Document images with source code
....................

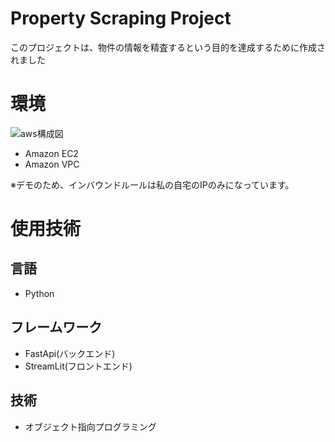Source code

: # Property Scraping Project
このプロジェクトは、物件の情報を精査するという目的を達成するために作成されました

# 環境
![aws構成図](./aws%E6%A7%8B%E6%88%90%E5%9B%B3.png)

- Amazon EC2
- Amazon VPC

※デモのため、インバウンドルールは私の自宅のIPのみになっています。

# 使用技術

## 言語
- Python

## フレームワーク
- FastApi(バックエンド)
- StreamLit(フロントエンド)

## 技術
- オブジェクト指向プログラミング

....................

__DIRECTIVE__:
Only the text of the records is to be reproduced exactly; skip the pictures.

__RESULT__:
Source code

: # Property Scraping Project
このプロジェクトは、物件の情報を精査するという目的を達成するために作成されました

# 環境
![aws構成図](./aws%E6%A7%8B%E6%88%90%E5%9B%B3.png)

- Amazon EC2
- Amazon VPC

※デモのため、インバウンドルールは私の自宅のIPのみになっています。

# 使用技術

## 言語
- Python

## フレームワーク
- FastApi(バックエンド)
- StreamLit(フロントエンド)

## 技術
- オブジェクト指向プログラミング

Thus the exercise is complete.